What's the poor gold-owner to do? Curse his luck? Take responsibility for a bad call? Blame himself for poor timing? Not likely in this day and age - it's got to be someone else's fault! Who did this to me? I should be prospering too, just like those common shareholders! My gold (or gold shares) should have gone up also! It would have, too, except for...a conspiracy!

We are certainly sympathetic to such a cause, within limits. On the one hand, our gold position is substantial, and any increase in gold prices ostensibly benefits our company. However, lower gold prices have caused our sales of gold bullion to skyrocket over the past ten months, due to increased U.S. demand for gold at the sub-$300 level. And we feel there are many more intelligent people of means who should and will buy physical gold insurance at these current low levels. Will they still buy when spot is $350, $400, $500+? Maybe not.

To quote the history published on their website GATA.org, "The Gold Anti-Trust Action Committee was organized in January 1999 as a Delaware corporation to advocate and undertake litigation against illegal collusion to control the price and supply of certain financial securities, particularly securities involving gold."

In pursuit of these goals, GATA has retained Philadelphia anti-trust and securities law firm Berger & Montague to look into market manipulation. What exactly can be accomplished, no one knows. But as Reuters quoted one gold dealer, "There are a lot of mysteries in the gold market and it might very well be a court or discovery action might turn up some interesting things."

So what's our view on this? Well, there is certainly some interesting reading on the GATA website. The supposedly shocking revelation seems to be that enormous economic entities are opposed to any rise in the price of gold. You can call it a conspiracy, but that's how markets work - opposing forces push prices up and down. Gold's no different from any other market, it just happens to be a huge market with huge players.
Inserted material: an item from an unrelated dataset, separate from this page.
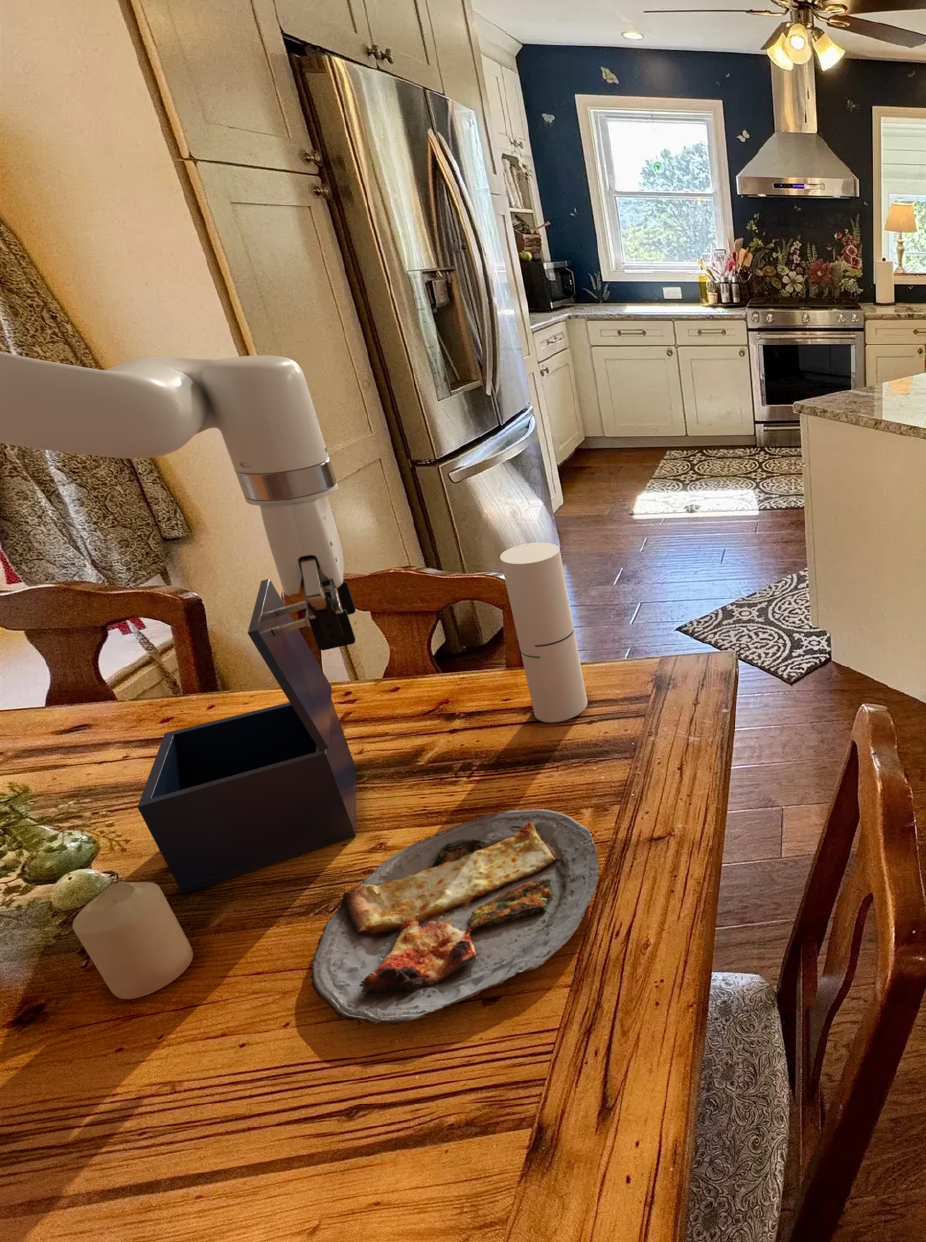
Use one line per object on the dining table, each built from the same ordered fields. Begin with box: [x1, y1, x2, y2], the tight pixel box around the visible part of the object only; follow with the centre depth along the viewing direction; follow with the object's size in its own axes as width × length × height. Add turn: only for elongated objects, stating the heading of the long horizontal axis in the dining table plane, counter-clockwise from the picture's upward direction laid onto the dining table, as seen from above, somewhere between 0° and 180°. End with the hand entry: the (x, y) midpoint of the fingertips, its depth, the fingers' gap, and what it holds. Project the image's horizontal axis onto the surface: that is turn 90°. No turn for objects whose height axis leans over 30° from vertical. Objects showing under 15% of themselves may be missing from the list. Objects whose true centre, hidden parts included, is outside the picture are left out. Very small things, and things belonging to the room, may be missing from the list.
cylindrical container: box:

Naming those huge players as part of a cabal against gold gives the gold market a real mysterious "X-Files" kind of flavor. And people love to read about conspiracies. The trouble with this alleged conspiracy is that it has to involve at least the Fed, the Treasury, Clinton and other heads of state, the bullion banks, the central banks, Argentina, Australia, Canada, the Bank of England, many hedge funds and brokerage houses, Homestake, Barrick, Anglogold, the IMF, the Swiss electorate, etc., etc. Logistically, getting that whole crowd to act in concert would be about as difficult as re-staging the D-Day invasion.

And: the idea of having lawyers representing the poor, downtrodden gold-owners of the world in a U.S. court of law to try to prove this conspiracy is ludicrous on the face of it. But legal credibility is not GATA's real aim. For instance, before they hired real lawyers, the website of the Gold Anti-Trust Action committee defined "anti-trust" by quoting the always-authoritative World Book Encyclopedia.
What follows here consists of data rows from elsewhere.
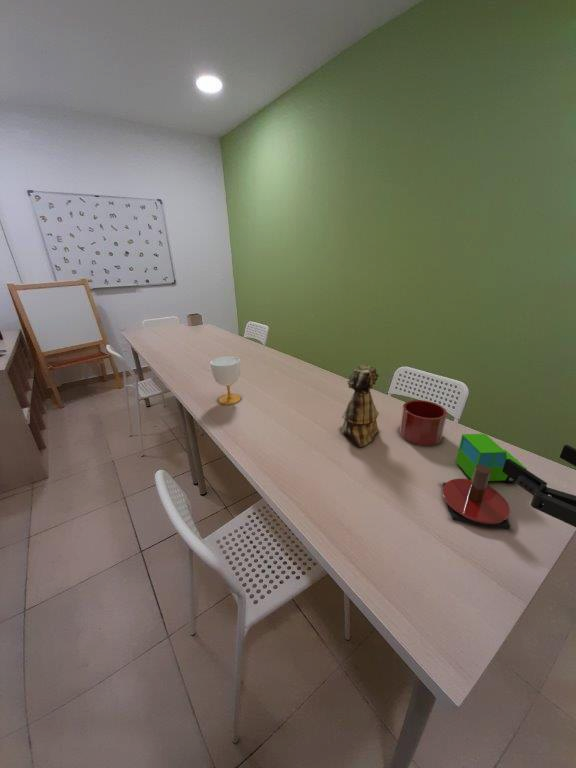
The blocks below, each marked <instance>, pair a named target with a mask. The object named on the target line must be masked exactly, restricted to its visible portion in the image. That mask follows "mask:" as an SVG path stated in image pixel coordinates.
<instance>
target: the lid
mask: <svg viewBox="0 0 576 768" xmlns="http://www.w3.org/2000/svg"><path fill="white" fill-rule="evenodd" d="M490 475H491V469H490V468H489V467H487V466H484V465H476V467H475V471H474V474H473V478H472V480H471V479H470V478H469V479H468V478H453V479H450V480H448V481H446V482H445V483H446V484H445V485H444V487H443V486H442V496H443V499H444V501H445V502H446V503H447V506H448V507H449V506H450V507H451V508H452V509H454V510H455V511H456V512H458V513H459V514H461V515H462V516H464V517H466V518H468V519H471V520H473V521H476V522H480V523H486V524H497V523H501V522H503V521H505V520H506V519H507V520H508V518H509V516H510V512H511V509H510V506H509V505H510V504H509V502H508V501H507V500H506V499H505V497H504V496H502V494H501V493H499V492H498V491H497V490H496V489H494V488H492V487H490V486H489V485H488V484H489V482H490V481H489V478H490Z"/></svg>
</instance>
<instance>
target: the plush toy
mask: <svg viewBox="0 0 576 768" xmlns="http://www.w3.org/2000/svg"><path fill="white" fill-rule="evenodd" d="M378 377H380V375H379V374H378V373H377V369H376V367H373V366H370V365H368V364H361V365H360V364H359V365H357V366H356V367H355V368H354V369H353V370H352V371H351V373H350V374H349V375H348V376H347V378H348V380H347V381H346V383H347V385H348V387H347V388H349V389H352V390H354V392H353V394H352V395H351V397H350V400H349V402H348V404H347V406H346V408H345V410H344V412H343V414H342V416H341V418H342V419H343V423H342V427H341V428H340V429H341V433H342V434H343V435H345V436H346V437H348V438H349V439H350V440H351V441H352V442H353V443H354V445H355V446H356V447H360V448H362V447H366V445H368V444H369V443H371V442H372V441H373V440H374V439H373V438H374V436H375V435H376V434H377V433H378V431H379V427H378V422H377V419H378V417H379V415H380V412H378V410H377V408H376V405H375V402H374V398H373V396H372V393H371V390H372V389H373V386H374V385H376V382H377V381H378Z"/></svg>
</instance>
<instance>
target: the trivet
mask: <svg viewBox="0 0 576 768" xmlns="http://www.w3.org/2000/svg"><path fill="white" fill-rule="evenodd" d="M446 483H447V482H443V483H442V488H443V487H444V485H445V484H446ZM448 508H449V512H450V515H451V519H452V520H453V521H460V522H465V523H469V524H470V523H472V524H477V525H483V526H489V527H494V528H500V529H505V530H510V527H511V525H510V523H509V520H508V518H507V519H506V520H505V521H503V522H501V523H497V524H486V523H480V522H476V521H473V520H471V519H468V518H466V517H464V516H462V515H461V514H459V513H458V512H456V511H455V510H454V509H452V508H451V507H450V506H449V505H448Z"/></svg>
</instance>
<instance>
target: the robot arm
mask: <svg viewBox="0 0 576 768" xmlns="http://www.w3.org/2000/svg"><path fill="white" fill-rule="evenodd" d="M559 458H560V459H562V460H563V461H565V462H567V463H568V464H570V465H572V466H574V467H576V448H574V447H572V446H571V445H569V444H565V445H563V447H562V450H561V452H560V454H559ZM502 472H503V473H505V474H506V475H508V476H509V477H510V478H512V479H513V480H515V482H516V484H517V485H518V486H519V487H521V488H522V489H523V490H524V491H526V492H528V493H529V494H530V495H531V496H533V497H532V500H531V502H530V506H531V507H532V508H533V509H535V510H537V511H540V512H541V513H544V514H546V515H548V516H550V517H552V518H555V519H556V520H558V521H561V522H562V523H565V524H568V525H570V526H572V527H574V528H576V495H574V494H571V493H568V492H565V491H561V490H558V489H555V488H551V487H547V485H548V482H546V481H545V480H543V479H542V478H541V477H539V476H537V475H536V474H534V473H532V472H531V471H530V470H528V469H525V468H523V467H522V466H520V465H519V464H517V463H515V462H514V461H512V460H511V459H506V461H505V464H504V467H503V470H502Z"/></svg>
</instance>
No, the real goal of GATA is just to move gold prices higher. Or should we say, conspiring to move gold prices higher. Quoting the website: "When, through our lawsuit, we are able to show how short in gold even one major financial institution really is, other institutions will buy gold in quantity, knowing the short position in gold is too large to close without causing a substantial rise in the price of gold. Then the gold collusion game will be over."

Whether you think GATA's drum-beating is the music of a righteous cause, or just a whiny noise, will depend upon your view of how markets operate.